═══ TEXTAUSZUG ═══
Seine brillanten Gesellschaftsanalysen wie "Der Verfall des öffentlichen Lebens", "Der flexible Mensch" oder "Die Kultur des Neuen Kapitalismus" sind nicht zuletzt dank ihres eingängigen Stils zu Bestsellern geworden. Längst gilt der 64-Jährige, der sich selbst als Vertreter der Neuen Linken versteht, als einer der wichtigsten Gesellschaftswissenschafter der Gegenwart.
Unterrichtet in London und New York
Der am Neujahrstag 1943 in Chicago als Sohn russischer Einwanderer geborene Amerikaner schlägt auch in seinem eigenen Leben eine Brücke zwischen alter und neuer Welt. Er wohnt inzwischen mit seiner Familie die meiste Zeit in London, wo er an der School of Economics einen Lehrstuhl hat.

Daneben unterrichtet er als Soziologieprofessor an der New York University. "Ich habe meine Arbeit immer so verstanden, dass ich den Leser zum Nachdenken und zum Argumentieren anregen will. Ich wollte nie so ein Intellektueller sein, der einfach die fertige Geschichte präsentiert."
->   Richard Sennett bei Perlentaucher.de
Auswirkungen des Kapitalismus
In den vergangenen zehn Jahren hat Sennett sich vor allem mit den Auswirkungen des modernen Kapitalismus auf die Arbeitswelt befasst. Seine These hat er zuletzt im Buch "Die Kultur des Neuen Kapitalismus" auf den Punkt gebracht:

Die zunehmende Globalisierung verlangt vom Einzelnen eine solche Flexibilität, dass die traditionellen Bindungen etwa in der Familie oder der Peer Group (Gruppe von etwa gleichaltrigen Jugendlichen, die als Orientierung für den Übergang von Kindheit zum Erwachsenendasein fungiert) verloren gehen und Unsicherheit, Vereinzelung und fehlende Solidarität Platz greifen.
═══ DATENTEIL ═══
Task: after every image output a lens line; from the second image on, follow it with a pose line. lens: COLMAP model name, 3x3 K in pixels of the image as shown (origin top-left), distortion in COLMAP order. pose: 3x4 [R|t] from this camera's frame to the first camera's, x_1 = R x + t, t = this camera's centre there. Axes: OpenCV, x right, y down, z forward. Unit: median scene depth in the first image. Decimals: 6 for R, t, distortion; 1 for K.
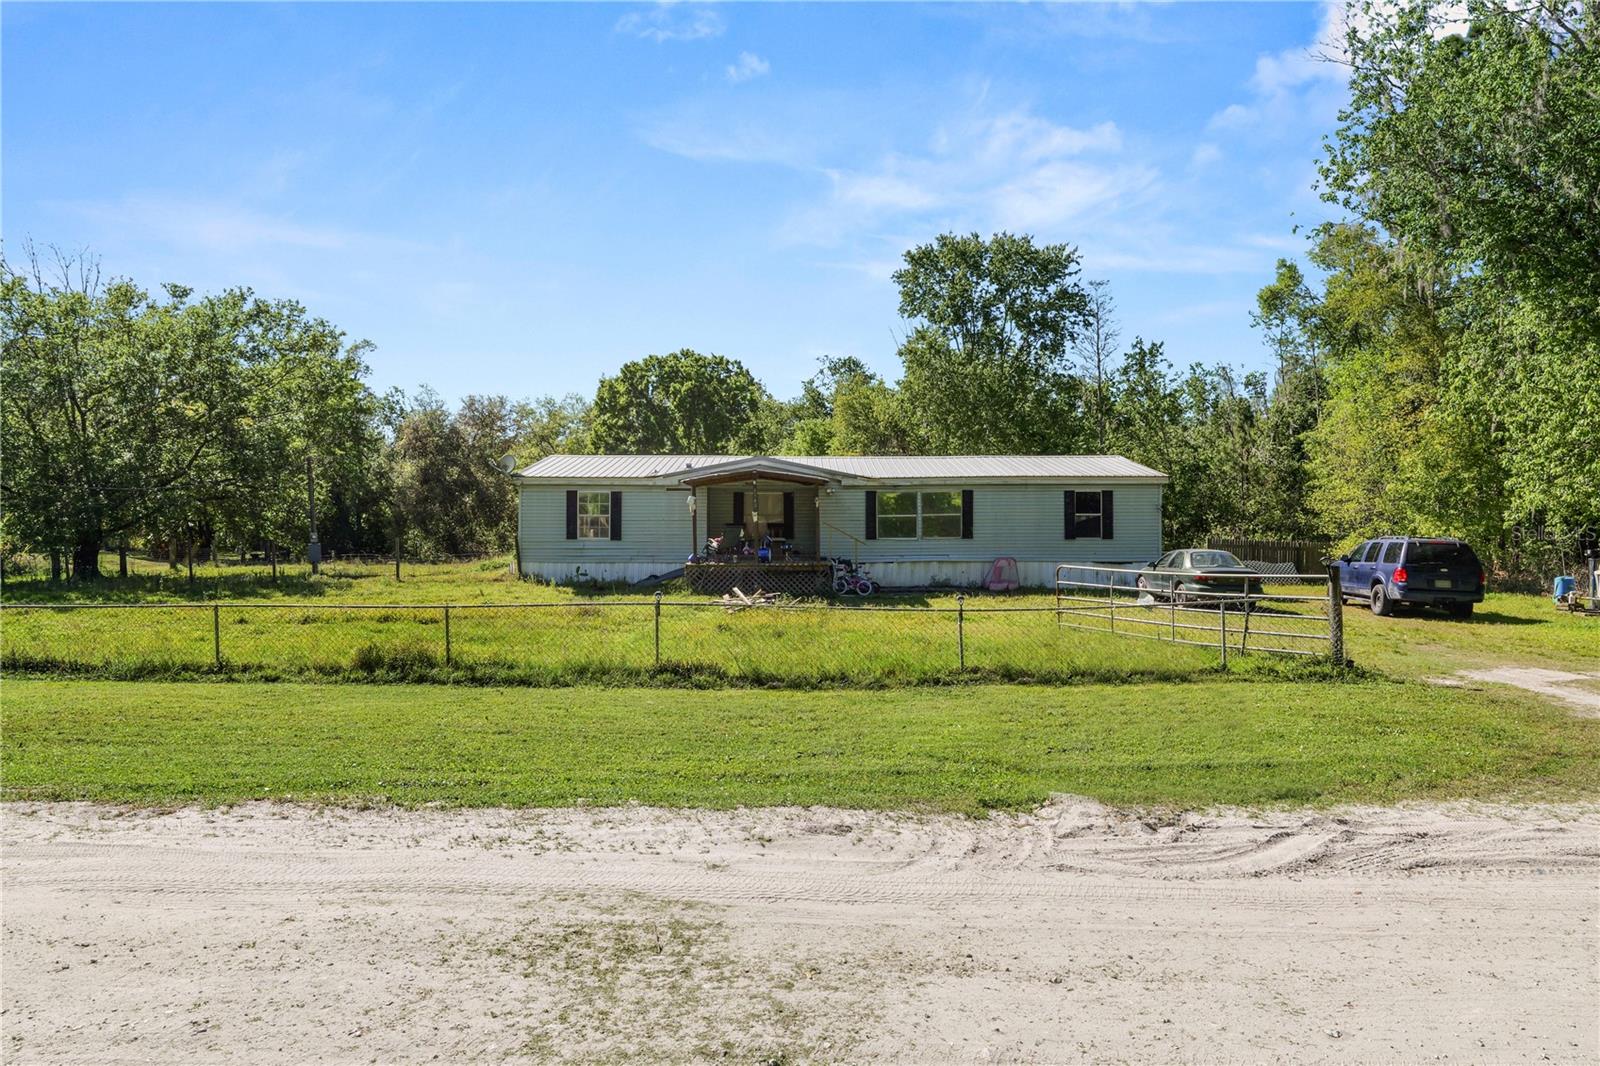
═══
# AUFGABENSTELLUNG
1. Geben Sie den Abschnitt aus dem Text über Richard Sennett von "Seine brillanten Gesellschaftsanalysen" bis "Gesellschaftswissenschafter der Gegenwart." wortgetreu wieder.
2. Wann und wo wurde Richard Sennett laut dem Text über ihn geboren?
3. Führen Sie den Text über Richard Sennett im Anschluss an seinen letzten Satz fort.
Die Daten stammen aus einer anderen Quelle als der Textauszug.

# LÖSUNGEN
1.
Seine brillanten Gesellschaftsanalysen wie "Der Verfall des öffentlichen Lebens", "Der flexible Mensch" oder "Die Kultur des Neuen Kapitalismus" sind nicht zuletzt dank ihres eingängigen Stils zu Bestsellern geworden. Längst gilt der 64-Jährige, der sich selbst als Vertreter der Neuen Linken versteht, als einer der wichtigsten Gesellschaftswissenschafter der Gegenwart.

2. Am Neujahrstag 1943 in Chicago.

3.
Auf der Suche nach Lösungen
"Der Nachteil der aus dem neuen Kapitalismus abgeleiteten Politik ist die Gleichgültigkeit", schreibt er. Den Vorwurf, dass er damit zwar meisterhaft analysiere, aber das Rezept schuldig bleibe, nimmt der Autor ohne Zögern an.

"Der Einwand ist fair", sagt er. "Ich bin Analytiker, ich will die Probleme benennen. Und ich bin nicht sicher, ob jemand wirklich schon die Lösung haben kann."
Früherer Schwerpunkt: Kultur der Stadt
In seinen früheren Arbeiten hatte der rührige Wissenschafter den Schwerpunkt noch auf die Kultur der Stadt gelegt. Aufgewachsen in einem Armenviertel des Molochs Chicago, waren seine ersten Bücher stark von diesen Erfahrungen geprägt. Nach der Promotion forschte und lehrte er zu diesem Thema in Harvard, Cambridge und Yale.

Er gründete das Institut für Geisteswissenschaft an der New York University und stand lange einer UN-Kommission zur Stadtentwicklung vor. Sein Buch "Fleisch und Stein" (1994), die Geschichte der Stadt vom alten Athen bis zum heutigen New York, ist längst zu einem Standardwerk geworden.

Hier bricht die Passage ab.